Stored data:
--- START ---

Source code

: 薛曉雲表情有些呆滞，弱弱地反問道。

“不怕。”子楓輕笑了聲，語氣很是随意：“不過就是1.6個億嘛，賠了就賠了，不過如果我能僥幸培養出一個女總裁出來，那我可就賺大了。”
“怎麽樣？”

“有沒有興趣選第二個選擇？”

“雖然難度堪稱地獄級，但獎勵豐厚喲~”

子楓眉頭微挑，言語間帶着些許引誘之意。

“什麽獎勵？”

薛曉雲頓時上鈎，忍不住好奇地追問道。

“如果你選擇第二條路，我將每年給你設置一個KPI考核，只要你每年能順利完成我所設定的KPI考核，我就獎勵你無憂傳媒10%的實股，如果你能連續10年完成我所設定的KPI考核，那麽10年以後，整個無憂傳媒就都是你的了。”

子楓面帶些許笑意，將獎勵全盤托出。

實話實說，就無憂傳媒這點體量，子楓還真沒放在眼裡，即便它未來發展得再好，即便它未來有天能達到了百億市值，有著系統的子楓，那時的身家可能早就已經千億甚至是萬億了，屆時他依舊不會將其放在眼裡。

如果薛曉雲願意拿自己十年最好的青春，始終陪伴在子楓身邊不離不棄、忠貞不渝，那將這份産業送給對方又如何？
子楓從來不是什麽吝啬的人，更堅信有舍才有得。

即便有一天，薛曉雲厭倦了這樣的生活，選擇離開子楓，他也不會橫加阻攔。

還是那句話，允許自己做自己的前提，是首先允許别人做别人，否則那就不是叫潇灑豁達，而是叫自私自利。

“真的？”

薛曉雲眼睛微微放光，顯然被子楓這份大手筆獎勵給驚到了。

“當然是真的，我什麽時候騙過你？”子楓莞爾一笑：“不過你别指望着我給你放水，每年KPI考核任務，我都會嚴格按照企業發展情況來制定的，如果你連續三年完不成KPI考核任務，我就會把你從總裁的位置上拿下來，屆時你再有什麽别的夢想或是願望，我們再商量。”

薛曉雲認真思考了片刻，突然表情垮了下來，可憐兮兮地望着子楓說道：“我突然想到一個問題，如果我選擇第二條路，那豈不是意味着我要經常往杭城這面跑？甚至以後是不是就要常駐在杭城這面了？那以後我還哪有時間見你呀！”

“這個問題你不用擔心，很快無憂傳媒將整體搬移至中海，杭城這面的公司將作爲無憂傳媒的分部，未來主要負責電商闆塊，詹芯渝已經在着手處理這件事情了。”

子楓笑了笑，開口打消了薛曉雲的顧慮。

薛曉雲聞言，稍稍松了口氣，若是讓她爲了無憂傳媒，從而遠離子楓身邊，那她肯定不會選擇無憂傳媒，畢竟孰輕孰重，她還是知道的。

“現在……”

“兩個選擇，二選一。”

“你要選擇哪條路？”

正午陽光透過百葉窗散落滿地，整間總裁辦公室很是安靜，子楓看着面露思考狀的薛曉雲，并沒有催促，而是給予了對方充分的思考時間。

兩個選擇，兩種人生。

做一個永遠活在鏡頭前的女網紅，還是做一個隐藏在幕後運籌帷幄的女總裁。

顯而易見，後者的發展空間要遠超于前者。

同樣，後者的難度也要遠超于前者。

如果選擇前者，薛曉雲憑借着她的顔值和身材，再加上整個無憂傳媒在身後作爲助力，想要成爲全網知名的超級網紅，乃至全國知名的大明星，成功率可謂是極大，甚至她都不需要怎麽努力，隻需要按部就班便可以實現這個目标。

--- END ---

▶ PROBLEM TO SOLVE: This task calls for an exact reproduction of the lines that start at the one containing "正午陽光透過百葉窗散落滿地，" and continue to the end of the entries above.

▶ RESPONSE:
正午陽光透過百葉窗散落滿地，整間總裁辦公室很是安靜，子楓看着面露思考狀的薛曉雲，并沒有催促，而是給予了對方充分的思考時間。

兩個選擇，兩種人生。

做一個永遠活在鏡頭前的女網紅，還是做一個隐藏在幕後運籌帷幄的女總裁。

顯而易見，後者的發展空間要遠超于前者。

同樣，後者的難度也要遠超于前者。

如果選擇前者，薛曉雲憑借着她的顔值和身材，再加上整個無憂傳媒在身後作爲助力，想要成爲全網知名的超級網紅，乃至全國知名的大明星，成功率可謂是極大，甚至她都不需要怎麽努力，隻需要按部就班便可以實現這個目标。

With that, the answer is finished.